Do I miss giving tours?  No.  Do I miss the continuing education at the MIA?  Wish it was of such quality that I could say yes, but no.  Do I miss driving in every week or so?  No.  But.  Do I miss my classmates and fellow docents, the conversations and the camaraderie?  Definitely yes.

I felt lighter after leaving this conversation.  In the presence of friends.  A life shared with friends is a full life.  And I’m lucky that way with the docents and the Woollys.  I’m grateful for all of them.

Lughnasa 2013

Lughnasa                                                                            Moon of the First Harvests

Today begins the first of the three harvest seasons, Lughnasa.  This is the holiday of first fruits, the celebration of those beets, carrots, onions, garlic, chard, herbs, peas and the cherries, currants and pears already brought inside.  In the Catholic tradition this was called Lammas, the feast of the first breads, baked from the first harvested wheat or other grains.

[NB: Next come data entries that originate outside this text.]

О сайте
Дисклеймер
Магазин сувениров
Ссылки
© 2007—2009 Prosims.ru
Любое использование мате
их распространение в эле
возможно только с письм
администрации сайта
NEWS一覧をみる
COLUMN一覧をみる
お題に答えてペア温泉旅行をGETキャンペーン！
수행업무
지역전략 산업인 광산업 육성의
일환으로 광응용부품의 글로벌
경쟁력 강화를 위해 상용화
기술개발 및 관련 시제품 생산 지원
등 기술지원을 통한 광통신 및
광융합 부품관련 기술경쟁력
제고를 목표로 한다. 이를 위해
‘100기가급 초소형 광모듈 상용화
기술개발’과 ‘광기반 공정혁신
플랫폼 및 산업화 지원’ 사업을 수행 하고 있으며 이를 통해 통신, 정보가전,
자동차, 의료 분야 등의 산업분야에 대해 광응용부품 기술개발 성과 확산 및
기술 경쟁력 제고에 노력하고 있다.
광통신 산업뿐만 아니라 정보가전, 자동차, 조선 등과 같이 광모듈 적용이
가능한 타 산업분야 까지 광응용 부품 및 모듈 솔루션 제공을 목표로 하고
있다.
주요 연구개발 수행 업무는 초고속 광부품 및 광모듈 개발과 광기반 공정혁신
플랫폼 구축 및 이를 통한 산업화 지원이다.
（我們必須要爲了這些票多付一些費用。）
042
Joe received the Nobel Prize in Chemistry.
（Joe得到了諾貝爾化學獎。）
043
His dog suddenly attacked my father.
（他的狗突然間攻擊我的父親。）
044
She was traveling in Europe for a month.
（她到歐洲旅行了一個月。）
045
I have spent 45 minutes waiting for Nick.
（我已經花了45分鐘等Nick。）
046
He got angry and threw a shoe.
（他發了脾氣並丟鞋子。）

Lughnasa, Mabon (Fall Equinox) and Samhain (Summer’s End) celebrate the beginning, peak and end of the harvest.  This is the time of year when the hard work of late spring and early summer produce results.  In many agricultural societies these were the months that determined life or death over the fallow winter months beginning at Samhain.

There are many traditions and customs peculiar to these harvest times, not the least in our society, of course, the beginning of school.  The State Fair and all the county fairs held in these months echo these traditions since the holiday itself, August 1st in this case, usually began a week long market fair where goods were exchanged, feasts held, dances and games held, new relationships begun or ended.

This year a new harvest.  The first fruits of the broadening grasp of human diversity in Minnesota.  Gay couples can and have already married here.  Coming only days after the Pope’s who am I to judge, this may be a first harvest worthy of the history books.

Kona’s death was, too, a harvest, a life lived fully, ripened and now mature.  Lughnasa 2013 will be remembered.